Bridge-side scheduling means zero model tokens burned on empty checks and
no bearer tokens embedded in cron prompts.

## 5. Telegram

- **The bot is owned by OpenClaw's native channel** (long-polling). The
  bridge's `TelegramChannel`, `telegram-webhook.ts` and `chat-mirror.ts`
  are legacy: Telegram forbids webhook + getUpdates on one token, so the
  webhook design could never receive a message.
- **The dashboard mirror reads the native session transcript** —
  `routes/chat-telegram.ts` resolves the `telegram:` session from
  `sessions.json` and serves the JSONL with cursor pagination and mtime
  caching.
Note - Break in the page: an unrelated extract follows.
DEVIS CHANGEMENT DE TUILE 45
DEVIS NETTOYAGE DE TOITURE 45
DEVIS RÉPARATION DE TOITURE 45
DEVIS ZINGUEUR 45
It filters to what Telegram actually saw: assistant messages
  carrying toolCall blocks (working narration) are skipped, thinking blocks
  ignored, injected metadata/system boilerplate stripped from user messages.

## 6. Audit Trail

`GET /tiger/activity/audit` merges, at read time, every durable action
store: `executions` (spawns), `tasks` (lifecycle), `outputs` (artifacts),
and OpenClaw's cron run JSONL. Cursor-paginated (`before=<ISO>`), type
filters. The dashboard `/activity` page adds recent file-modification
events on the first page. Read-time merging means history is complete
retroactively and no action can happen without its audit row.

## 7. Crons (OpenClaw, tz Asia/Kolkata)

| Job | Schedule | Timeout |
|---|---|---|
| Trade Baseline Reset | 9:15 daily | 60s |
| Trade P&L Monitor | every 2 min | 60s |
| Hourly Trade Summary + News | hourly | 90s |
| Hourly Task Check-in | 0 9-21 | 300s |
| EOD Trade Summary | 16:00 Mon–Fri | 300s |
| Weekly Digest | Mon 9:00 | 300s |

Timeout budget rationale: agent turns on this RAM-starved host can take
minutes; 300s is the ceiling that made chronically-failing jobs pass.

## 8. Security Posture

- Bridge: Bearer auth on all routes; token in `bridge/.env` +
  `dashboard/.env.local` + embedded in cron payloads (rotate all four
  together — `jobs.json` has it twice). Rotated 2026-06-10 after the old
  token leaked via a hardcode in `agents-activity.ts` to the public GitHub
  mirror. NEVER hardcode tokens in source: this repo mirrors publicly.
- Git: Forgejo (origin, SSH port 2222, key `id_ed25519_forgejo`) + GitHub
  mirror. Push both.
- position-tracker binds 127.0.0.1:3457; public access via Traefik at
  angel.manohargupta.com.
- Known weak spots: litellm-db password, `/opt/dashboard` fossil with a
  stale token, dual Telegram pollers (bridge poller should be disabled).

## 9. Known Constraints

- **RAM**: ~13GB workload on 8GB physical; 6+GB swap in steady state. This
  is the root cause of historical cron timeouts and the reason spawn
  concurrency is 1. Decision pending: evict homelab services vs upgrade.
- OpenClaw v2026.3.12 predates MiniMax-M3, hence the explicit
  `litellm/minimax-3` provider-prefixed model id.